Sonra da nedenini soran arkadaşına yanıt verdi:
-“Kümese aldığım üçüncü homo horoz! Ulan, kümeste bu kadar tavuk var varken, bu genç horoz da
öncekiler gibi yaşlı horozun peşinden koşuyordu teres…”
Niyeti kötüymüş
Kadın, karakolda komisere,
-“Param çalındı” diye anlatmaya başlamış:
-“Param sutyenimin içindeydi. Parkta yan yana oturmuş, güzel güzel ‘İyi hislerden’ konuşuyorduk.
Elini sutyenimin içine soktu, paramı çaldı.”
Komiser sormuş:
-“Elini oraya sokuncaya kadar neden bekledin?”
Kadın, yanıtlamış:
-“Nereden bileyim, niyetinin kötü olduğunu?”
Tekirdağ’lı
Deniz yolculuğu yapmak isteyen üç arkadaşın bindikleri gemi bir kaza nedeniyle okyanusun ortasında batar.
Bir köpek balığı kaza mahline dalar ve karşısına ilk çıkana sorar:
-“Nerelisin?
-“Çorumluyum” der demez orada yer.
İkinciye sorar:
-“Sen nerelisin?”
-“Samsunluyum” der demez onu da yer.
Sıra arkada korkudan titreyen üçüncüye gelir.
-“Sen nerelisin?”
-“Tekirda’lı” diyebilir.
-“Atla lan sırtıma” der ve adamı kıyıya bırakır.
Tekirdağlı merakla sorar:
-“Niye beni yemedin de kıyıya bıraktın?”
-“Çabuk siktir git puşt herif” der. Ve devam eder.

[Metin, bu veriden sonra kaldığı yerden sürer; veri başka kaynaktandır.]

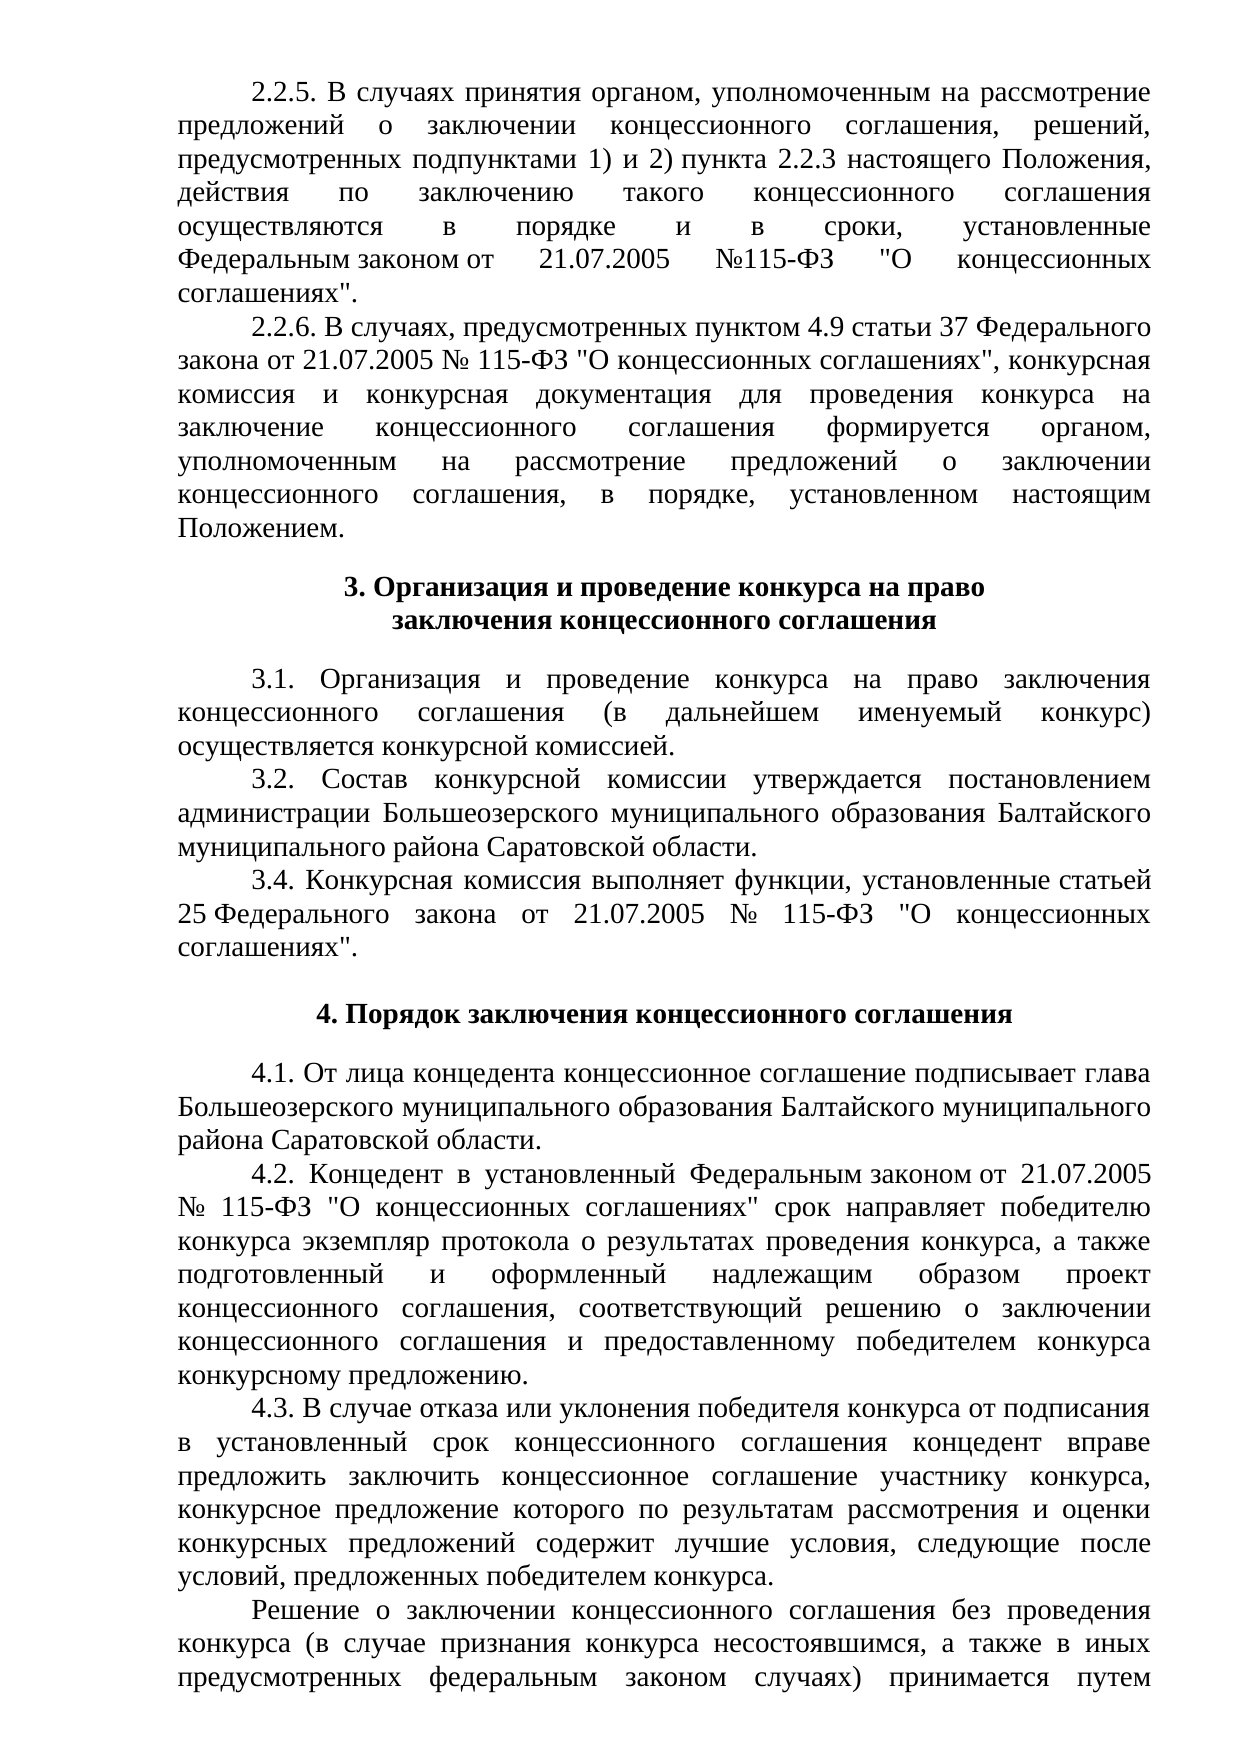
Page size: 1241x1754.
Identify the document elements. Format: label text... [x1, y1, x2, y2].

text 3.1. Организация и проведение конкурса на право заключения концессионного соглашения (в дальнейшем именуемый конкурс) осуществляется конкурсной комиссией. [177, 661, 1152, 762]
text 3. Организация и проведение конкурса на право [177, 569, 1152, 602]
text 3.2. Состав конкурсной комиссии утверждается постановлением администрации Большеозерского муниципального образования Балтайского муниципального района Саратовской области. [177, 762, 1152, 862]
text 2.2.5. В случаях принятия органом, уполномоченным на рассмотрение предложений о заключении концессионного соглашения, решений, предусмотренных подпунктами 1) и 2) пункта 2.2.3 настоящего Положения, действия по заключению такого концессионного соглашения осуществляются в порядке и в сроки, установленные Федеральным законом от 21.07.2005 №115-ФЗ "О концессионных соглашениях". [177, 74, 1152, 309]
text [177, 1592, 1152, 1692]
text 4.2. Концедент в установленный Федеральным законом от 21.07.2005 № 115-ФЗ "О концессионных соглашениях" срок направляет победителю конкурса экземпляр протокола о результатах проведения конкурса, а также подготовленный и оформленный надлежащим образом проект концессионного соглашения, соответствующий решению о заключении концессионного соглашения и предоставленному победителем конкурса конкурсному предложению. [177, 1156, 1152, 1391]
text заключения концессионного соглашения [177, 602, 1152, 636]
text 4. Порядок заключения концессионного соглашения [177, 996, 1152, 1030]
text 2.2.6. В случаях, предусмотренных пунктом 4.9 статьи 37 Федерального закона от 21.07.2005 № 115-ФЗ "О концессионных соглашениях", конкурсная комиссия и конкурсная документация для проведения конкурса на заключение концессионного соглашения формируется органом, уполномоченным на рассмотрение предложений о заключении концессионного соглашения, в порядке, установленном настоящим Положением. [177, 309, 1152, 543]
text 4.3. В случае отказа или уклонения победителя конкурса от подписания в установленный срок концессионного соглашения концедент вправе предложить заключить концессионное соглашение участнику конкурса, конкурсное предложение которого по результатам рассмотрения и оценки конкурсных предложений содержит лучшие условия, следующие после условий, предложенных победителем конкурса. [177, 1391, 1152, 1592]
text 4.1. От лица концедента концессионное соглашение подписывает глава Большеозерского муниципального образования Балтайского муниципального района Саратовской области. [177, 1055, 1152, 1156]
text 3.4. Конкурсная комиссия выполняет функции, установленные статьей 25 Федерального закона от 21.07.2005 № 115-ФЗ "О концессионных соглашениях". [177, 862, 1152, 963]
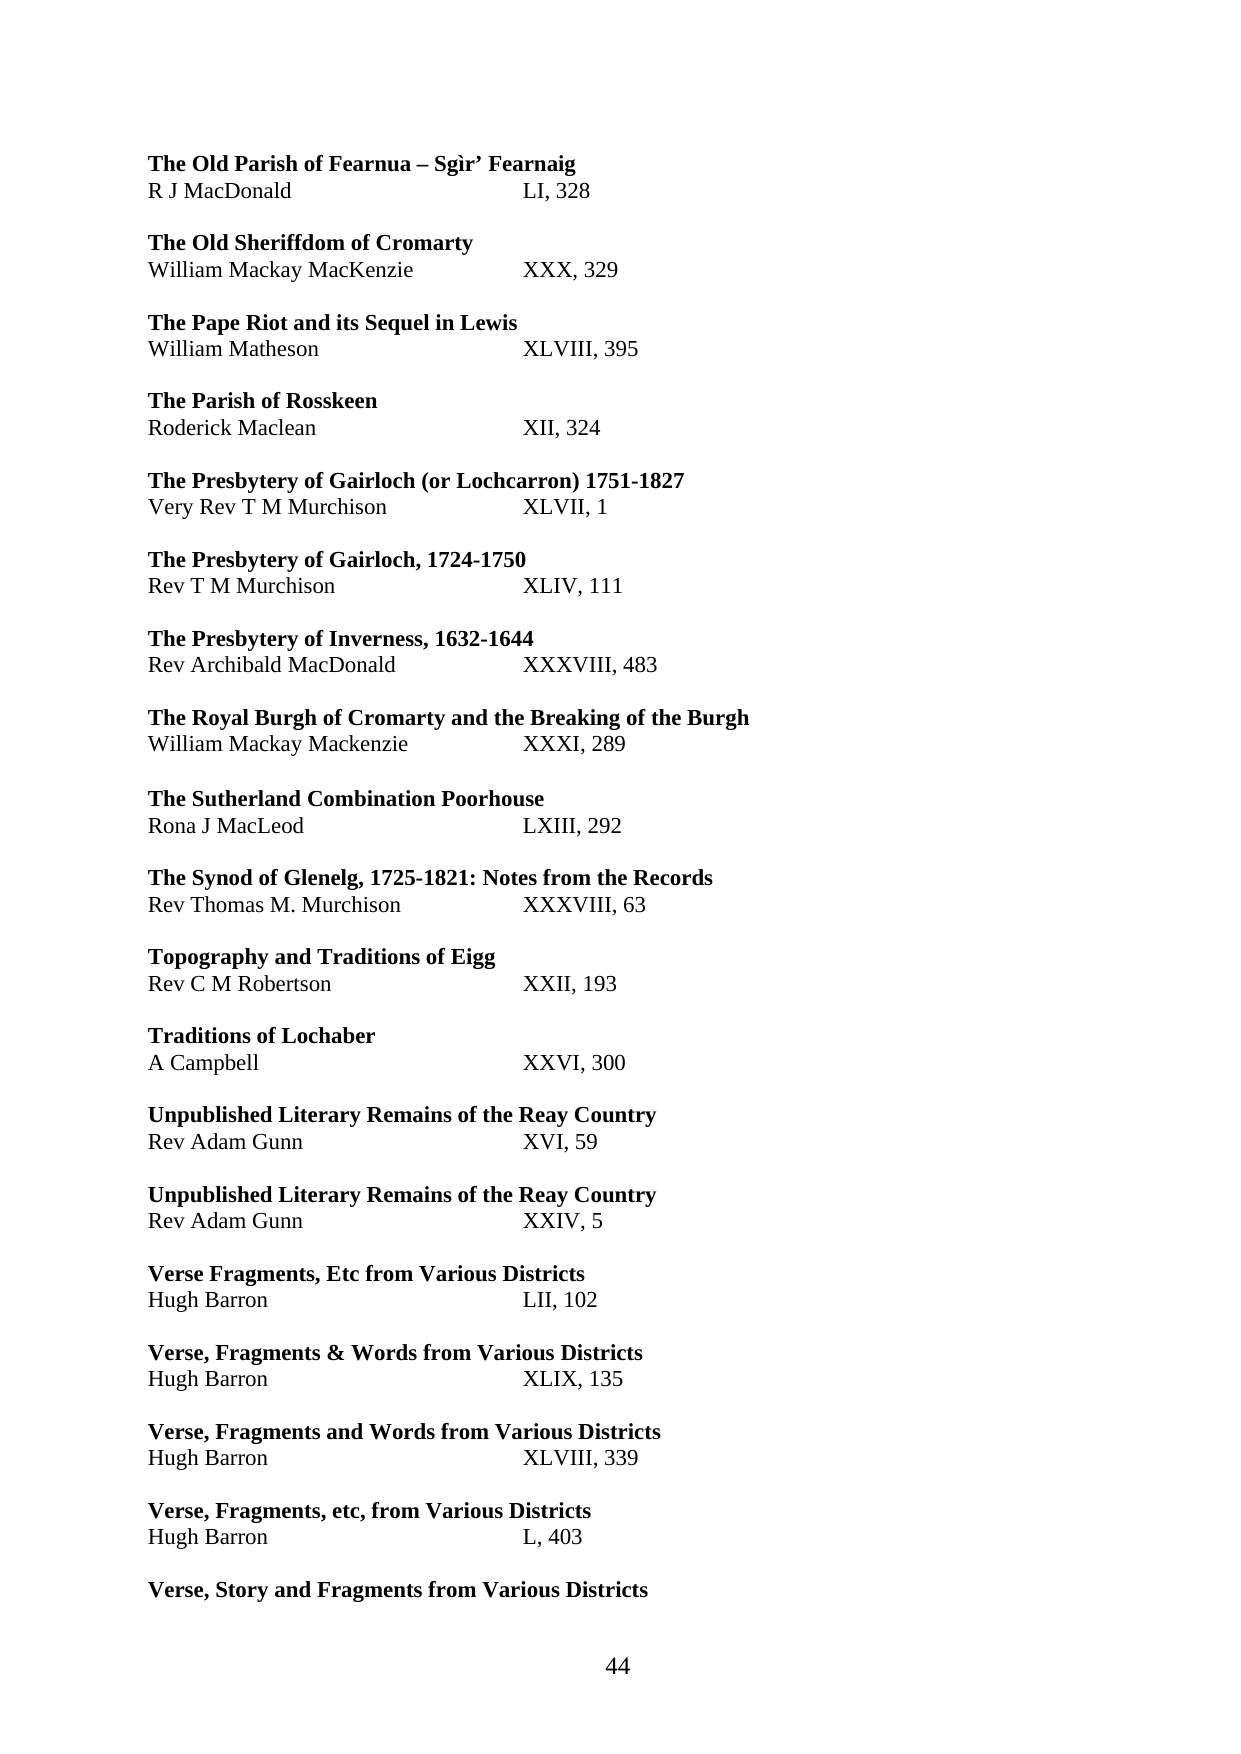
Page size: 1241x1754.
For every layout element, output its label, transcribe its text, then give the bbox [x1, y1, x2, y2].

text William Matheson XLVIII, 395 [148, 335, 937, 361]
text Rev Adam Gunn XVI, 59 [148, 1128, 729, 1154]
text The Synod of Glenelg, 1725-1821: Notes from the Records [148, 864, 937, 891]
text Very Rev T M Murchison XLVII, 1 [148, 493, 937, 519]
text Rev C M Robertson XXII, 193 [148, 970, 937, 996]
text Rev T M Murchison XLIV, 111 [148, 572, 937, 598]
text Rev Archibald MacDonald XXXVIII, 483 [148, 651, 937, 677]
text William Mackay MacKenzie XXX, 329 [148, 256, 937, 282]
text Rev Thomas M. Murchison XXXVIII, 63 [148, 891, 937, 917]
text Verse Fragments, Etc from Various Districts [148, 1260, 729, 1286]
text The Old Parish of Fearnua – Sgìr’ Fearnaig [148, 150, 937, 177]
text Verse, Fragments and Words from Various Districts [148, 1418, 729, 1444]
text Traditions of Lochaber [148, 1022, 937, 1049]
text William Mackay Mackenzie XXXI, 289 [148, 730, 937, 757]
text Rev Adam Gunn XXIV, 5 [148, 1207, 729, 1233]
text The Old Sheriffdom of Cromarty [148, 229, 937, 256]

-“Bir hafta önce bir Tekirdağlı yedim, hala sarhoş geziyorum.
Nereye gitmiş?
Adam, tweet atmıştı:
-“Dün gece geç saatlere kadar arkadaşlarla partideydim. yedi kadeh şarap, üç duble rakı içtim. Yine de en
ufak alkol belirtim yoktu. Rahatça arabamı kullanabilirdim ama sorumluluk duygum ağır bastı. Taksi
çağırdım.”
Tweet’e 120 like, 40 alkışlayan yorum gelmişti ki, en alta, en yakın arkadaşının notu düştü:
-“Yahu, parti senin evindeydi. Taksiyle nereye gittin?”